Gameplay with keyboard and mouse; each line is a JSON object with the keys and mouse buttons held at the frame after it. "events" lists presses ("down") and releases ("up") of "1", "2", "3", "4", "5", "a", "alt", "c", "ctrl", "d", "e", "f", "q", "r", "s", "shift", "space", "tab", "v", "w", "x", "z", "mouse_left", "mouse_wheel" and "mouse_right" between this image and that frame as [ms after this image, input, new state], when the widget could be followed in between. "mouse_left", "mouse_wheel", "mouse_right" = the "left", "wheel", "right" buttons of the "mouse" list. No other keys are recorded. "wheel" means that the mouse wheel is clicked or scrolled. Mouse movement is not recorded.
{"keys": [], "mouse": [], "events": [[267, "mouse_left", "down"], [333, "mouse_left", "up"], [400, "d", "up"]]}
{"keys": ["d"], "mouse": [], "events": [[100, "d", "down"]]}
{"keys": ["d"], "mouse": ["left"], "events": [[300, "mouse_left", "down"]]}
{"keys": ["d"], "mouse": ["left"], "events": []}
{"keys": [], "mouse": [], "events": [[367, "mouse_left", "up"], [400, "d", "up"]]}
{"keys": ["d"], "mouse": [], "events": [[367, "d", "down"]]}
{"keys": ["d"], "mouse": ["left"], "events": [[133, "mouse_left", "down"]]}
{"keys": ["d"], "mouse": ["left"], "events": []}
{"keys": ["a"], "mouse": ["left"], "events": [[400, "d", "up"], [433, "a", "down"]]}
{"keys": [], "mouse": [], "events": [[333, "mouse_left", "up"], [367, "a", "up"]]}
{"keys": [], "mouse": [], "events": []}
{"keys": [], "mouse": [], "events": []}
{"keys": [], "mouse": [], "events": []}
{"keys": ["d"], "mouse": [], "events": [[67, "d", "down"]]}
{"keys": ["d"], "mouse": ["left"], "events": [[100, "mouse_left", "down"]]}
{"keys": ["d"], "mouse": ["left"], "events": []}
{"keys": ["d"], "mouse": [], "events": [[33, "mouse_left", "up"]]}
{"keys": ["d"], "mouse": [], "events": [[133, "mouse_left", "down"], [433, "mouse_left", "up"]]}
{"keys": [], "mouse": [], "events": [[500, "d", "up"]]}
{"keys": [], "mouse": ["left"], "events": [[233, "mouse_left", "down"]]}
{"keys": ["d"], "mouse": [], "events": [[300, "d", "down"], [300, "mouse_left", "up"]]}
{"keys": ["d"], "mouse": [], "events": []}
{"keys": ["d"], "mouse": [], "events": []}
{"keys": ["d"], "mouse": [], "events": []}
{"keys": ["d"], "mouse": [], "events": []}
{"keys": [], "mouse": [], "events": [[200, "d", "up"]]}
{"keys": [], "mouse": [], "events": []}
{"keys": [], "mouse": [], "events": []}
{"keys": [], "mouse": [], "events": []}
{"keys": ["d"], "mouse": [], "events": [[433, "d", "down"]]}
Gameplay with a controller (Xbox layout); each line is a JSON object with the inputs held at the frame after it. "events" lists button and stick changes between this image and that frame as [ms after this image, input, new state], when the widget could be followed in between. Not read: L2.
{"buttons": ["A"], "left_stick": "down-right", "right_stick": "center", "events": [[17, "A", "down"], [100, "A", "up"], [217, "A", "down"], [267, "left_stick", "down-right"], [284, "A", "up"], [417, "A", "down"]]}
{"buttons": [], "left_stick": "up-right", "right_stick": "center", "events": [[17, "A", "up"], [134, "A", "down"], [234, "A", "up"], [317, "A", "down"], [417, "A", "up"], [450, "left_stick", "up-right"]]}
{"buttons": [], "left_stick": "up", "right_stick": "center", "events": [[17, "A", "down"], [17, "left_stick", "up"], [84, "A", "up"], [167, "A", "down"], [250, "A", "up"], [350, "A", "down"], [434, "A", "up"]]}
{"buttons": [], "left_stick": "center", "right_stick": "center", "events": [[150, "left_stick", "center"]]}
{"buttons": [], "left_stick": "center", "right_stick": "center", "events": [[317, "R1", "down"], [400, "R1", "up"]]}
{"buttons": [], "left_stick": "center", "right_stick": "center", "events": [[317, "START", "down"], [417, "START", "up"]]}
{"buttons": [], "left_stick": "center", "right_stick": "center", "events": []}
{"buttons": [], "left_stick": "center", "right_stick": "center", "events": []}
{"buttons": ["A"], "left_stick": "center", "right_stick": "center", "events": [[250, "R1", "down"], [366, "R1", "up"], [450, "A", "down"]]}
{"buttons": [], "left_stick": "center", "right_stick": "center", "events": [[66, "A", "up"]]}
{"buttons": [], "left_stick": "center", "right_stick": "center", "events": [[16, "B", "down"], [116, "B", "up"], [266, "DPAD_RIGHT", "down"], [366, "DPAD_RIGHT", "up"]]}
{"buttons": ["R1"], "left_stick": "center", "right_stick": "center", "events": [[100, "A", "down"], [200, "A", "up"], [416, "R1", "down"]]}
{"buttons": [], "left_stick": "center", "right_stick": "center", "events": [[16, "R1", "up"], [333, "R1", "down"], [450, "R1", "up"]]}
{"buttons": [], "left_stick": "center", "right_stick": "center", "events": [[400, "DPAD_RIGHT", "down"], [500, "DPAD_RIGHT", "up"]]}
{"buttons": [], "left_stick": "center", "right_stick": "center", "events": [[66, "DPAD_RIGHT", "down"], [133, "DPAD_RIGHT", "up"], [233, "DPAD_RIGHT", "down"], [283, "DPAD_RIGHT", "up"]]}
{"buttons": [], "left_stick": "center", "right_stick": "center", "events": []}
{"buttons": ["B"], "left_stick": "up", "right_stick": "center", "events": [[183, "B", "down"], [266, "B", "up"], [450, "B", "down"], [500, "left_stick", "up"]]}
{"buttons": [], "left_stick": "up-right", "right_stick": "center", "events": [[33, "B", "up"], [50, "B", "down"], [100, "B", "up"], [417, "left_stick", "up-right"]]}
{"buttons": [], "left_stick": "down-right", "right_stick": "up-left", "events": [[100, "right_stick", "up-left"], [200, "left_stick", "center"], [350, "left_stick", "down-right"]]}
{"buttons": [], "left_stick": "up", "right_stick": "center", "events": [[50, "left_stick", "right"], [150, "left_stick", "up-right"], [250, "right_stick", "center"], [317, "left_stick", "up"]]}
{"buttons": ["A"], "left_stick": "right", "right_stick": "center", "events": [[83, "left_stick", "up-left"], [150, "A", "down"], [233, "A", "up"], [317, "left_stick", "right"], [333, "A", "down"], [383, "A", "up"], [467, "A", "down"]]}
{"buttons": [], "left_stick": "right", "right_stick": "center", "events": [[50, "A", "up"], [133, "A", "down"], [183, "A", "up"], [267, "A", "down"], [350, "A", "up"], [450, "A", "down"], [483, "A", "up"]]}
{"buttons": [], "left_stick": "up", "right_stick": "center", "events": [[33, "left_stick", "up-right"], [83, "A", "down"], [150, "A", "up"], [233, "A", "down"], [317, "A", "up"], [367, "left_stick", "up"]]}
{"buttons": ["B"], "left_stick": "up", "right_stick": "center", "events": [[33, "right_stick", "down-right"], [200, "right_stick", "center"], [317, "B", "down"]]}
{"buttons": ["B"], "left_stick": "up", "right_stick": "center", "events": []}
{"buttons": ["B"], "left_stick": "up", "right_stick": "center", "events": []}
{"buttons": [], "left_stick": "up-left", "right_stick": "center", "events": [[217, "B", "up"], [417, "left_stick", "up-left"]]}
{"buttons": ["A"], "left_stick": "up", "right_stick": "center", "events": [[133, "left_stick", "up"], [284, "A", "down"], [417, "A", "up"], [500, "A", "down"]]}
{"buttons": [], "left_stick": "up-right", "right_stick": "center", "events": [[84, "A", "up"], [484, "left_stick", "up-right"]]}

━━━━━━━━━━━━━━━━

Exercise directions - Transcribe the entries exactly.

Written solution -
Gameplay with keyboard and mouse; each line is a JSON object with the keys and mouse buttons held at the frame after it. "events" lists presses ("down") and releases ("up") of "1", "2", "3", "4", "5", "a", "alt", "c", "ctrl", "d", "e", "f", "q", "r", "s", "shift", "space", "tab", "v", "w", "x", "z", "mouse_left", "mouse_wheel" and "mouse_right" between this image and that frame as [ms after this image, input, new state], when the widget could be followed in between. "mouse_left", "mouse_wheel", "mouse_right" = the "left", "wheel", "right" buttons of the "mouse" list. No other keys are recorded. "wheel" means that the mouse wheel is clicked or scrolled. Mouse movement is not recorded.
{"keys": [], "mouse": [], "events": [[267, "mouse_left", "down"], [333, "mouse_left", "up"], [400, "d", "up"]]}
{"keys": ["d"], "mouse": [], "events": [[100, "d", "down"]]}
{"keys": ["d"], "mouse": ["left"], "events": [[300, "mouse_left", "down"]]}
{"keys": ["d"], "mouse": ["left"], "events": []}
{"keys": [], "mouse": [], "events": [[367, "mouse_left", "up"], [400, "d", "up"]]}
{"keys": ["d"], "mouse": [], "events": [[367, "d", "down"]]}
{"keys": ["d"], "mouse": ["left"], "events": [[133, "mouse_left", "down"]]}
{"keys": ["d"], "mouse": ["left"], "events": []}
{"keys": ["a"], "mouse": ["left"], "events": [[400, "d", "up"], [433, "a", "down"]]}
{"keys": [], "mouse": [], "events": [[333, "mouse_left", "up"], [367, "a", "up"]]}
{"keys": [], "mouse": [], "events": []}
{"keys": [], "mouse": [], "events": []}
{"keys": [], "mouse": [], "events": []}
{"keys": ["d"], "mouse": [], "events": [[67, "d", "down"]]}
{"keys": ["d"], "mouse": ["left"], "events": [[100, "mouse_left", "down"]]}
{"keys": ["d"], "mouse": ["left"], "events": []}
{"keys": ["d"], "mouse": [], "events": [[33, "mouse_left", "up"]]}
{"keys": ["d"], "mouse": [], "events": [[133, "mouse_left", "down"], [433, "mouse_left", "up"]]}
{"keys": [], "mouse": [], "events": [[500, "d", "up"]]}
{"keys": [], "mouse": ["left"], "events": [[233, "mouse_left", "down"]]}
{"keys": ["d"], "mouse": [], "events": [[300, "d", "down"], [300, "mouse_left", "up"]]}
{"keys": ["d"], "mouse": [], "events": []}
{"keys": ["d"], "mouse": [], "events": []}
{"keys": ["d"], "mouse": [], "events": []}
{"keys": ["d"], "mouse": [], "events": []}
{"keys": [], "mouse": [], "events": [[200, "d", "up"]]}
{"keys": [], "mouse": [], "events": []}
{"keys": [], "mouse": [], "events": []}
{"keys": [], "mouse": [], "events": []}
{"keys": ["d"], "mouse": [], "events": [[433, "d", "down"]]}
Gameplay with a controller (Xbox layout); each line is a JSON object with the inputs held at the frame after it. "events" lists button and stick changes between this image and that frame as [ms after this image, input, new state], when the widget could be followed in between. Not read: L2.
{"buttons": ["A"], "left_stick": "down-right", "right_stick": "center", "events": [[17, "A", "down"], [100, "A", "up"], [217, "A", "down"], [267, "left_stick", "down-right"], [284, "A", "up"], [417, "A", "down"]]}
{"buttons": [], "left_stick": "up-right", "right_stick": "center", "events": [[17, "A", "up"], [134, "A", "down"], [234, "A", "up"], [317, "A", "down"], [417, "A", "up"], [450, "left_stick", "up-right"]]}
{"buttons": [], "left_stick": "up", "right_stick": "center", "events": [[17, "A", "down"], [17, "left_stick", "up"], [84, "A", "up"], [167, "A", "down"], [250, "A", "up"], [350, "A", "down"], [434, "A", "up"]]}
{"buttons": [], "left_stick": "center", "right_stick": "center", "events": [[150, "left_stick", "center"]]}
{"buttons": [], "left_stick": "center", "right_stick": "center", "events": [[317, "R1", "down"], [400, "R1", "up"]]}
{"buttons": [], "left_stick": "center", "right_stick": "center", "events": [[317, "START", "down"], [417, "START", "up"]]}
{"buttons": [], "left_stick": "center", "right_stick": "center", "events": []}
{"buttons": [], "left_stick": "center", "right_stick": "center", "events": []}
{"buttons": ["A"], "left_stick": "center", "right_stick": "center", "events": [[250, "R1", "down"], [366, "R1", "up"], [450, "A", "down"]]}
{"buttons": [], "left_stick": "center", "right_stick": "center", "events": [[66, "A", "up"]]}
{"buttons": [], "left_stick": "center", "right_stick": "center", "events": [[16, "B", "down"], [116, "B", "up"], [266, "DPAD_RIGHT", "down"], [366, "DPAD_RIGHT", "up"]]}
{"buttons": ["R1"], "left_stick": "center", "right_stick": "center", "events": [[100, "A", "down"], [200, "A", "up"], [416, "R1", "down"]]}
{"buttons": [], "left_stick": "center", "right_stick": "center", "events": [[16, "R1", "up"], [333, "R1", "down"], [450, "R1", "up"]]}
{"buttons": [], "left_stick": "center", "right_stick": "center", "events": [[400, "DPAD_RIGHT", "down"], [500, "DPAD_RIGHT", "up"]]}
{"buttons": [], "left_stick": "center", "right_stick": "center", "events": [[66, "DPAD_RIGHT", "down"], [133, "DPAD_RIGHT", "up"], [233, "DPAD_RIGHT", "down"], [283, "DPAD_RIGHT", "up"]]}
{"buttons": [], "left_stick": "center", "right_stick": "center", "events": []}
{"buttons": ["B"], "left_stick": "up", "right_stick": "center", "events": [[183, "B", "down"], [266, "B", "up"], [450, "B", "down"], [500, "left_stick", "up"]]}
{"buttons": [], "left_stick": "up-right", "right_stick": "center", "events": [[33, "B", "up"], [50, "B", "down"], [100, "B", "up"], [417, "left_stick", "up-right"]]}
{"buttons": [], "left_stick": "down-right", "right_stick": "up-left", "events": [[100, "right_stick", "up-left"], [200, "left_stick", "center"], [350, "left_stick", "down-right"]]}
{"buttons": [], "left_stick": "up", "right_stick": "center", "events": [[50, "left_stick", "right"], [150, "left_stick", "up-right"], [250, "right_stick", "center"], [317, "left_stick", "up"]]}
{"buttons": ["A"], "left_stick": "right", "right_stick": "center", "events": [[83, "left_stick", "up-left"], [150, "A", "down"], [233, "A", "up"], [317, "left_stick", "right"], [333, "A", "down"], [383, "A", "up"], [467, "A", "down"]]}
{"buttons": [], "left_stick": "right", "right_stick": "center", "events": [[50, "A", "up"], [133, "A", "down"], [183, "A", "up"], [267, "A", "down"], [350, "A", "up"], [450, "A", "down"], [483, "A", "up"]]}
{"buttons": [], "left_stick": "up", "right_stick": "center", "events": [[33, "left_stick", "up-right"], [83, "A", "down"], [150, "A", "up"], [233, "A", "down"], [317, "A", "up"], [367, "left_stick", "up"]]}
{"buttons": ["B"], "left_stick": "up", "right_stick": "center", "events": [[33, "right_stick", "down-right"], [200, "right_stick", "center"], [317, "B", "down"]]}
{"buttons": ["B"], "left_stick": "up", "right_stick": "center", "events": []}
{"buttons": ["B"], "left_stick": "up", "right_stick": "center", "events": []}
{"buttons": [], "left_stick": "up-left", "right_stick": "center", "events": [[217, "B", "up"], [417, "left_stick", "up-left"]]}
{"buttons": ["A"], "left_stick": "up", "right_stick": "center", "events": [[133, "left_stick", "up"], [284, "A", "down"], [417, "A", "up"], [500, "A", "down"]]}
{"buttons": [], "left_stick": "up-right", "right_stick": "center", "events": [[84, "A", "up"], [484, "left_stick", "up-right"]]}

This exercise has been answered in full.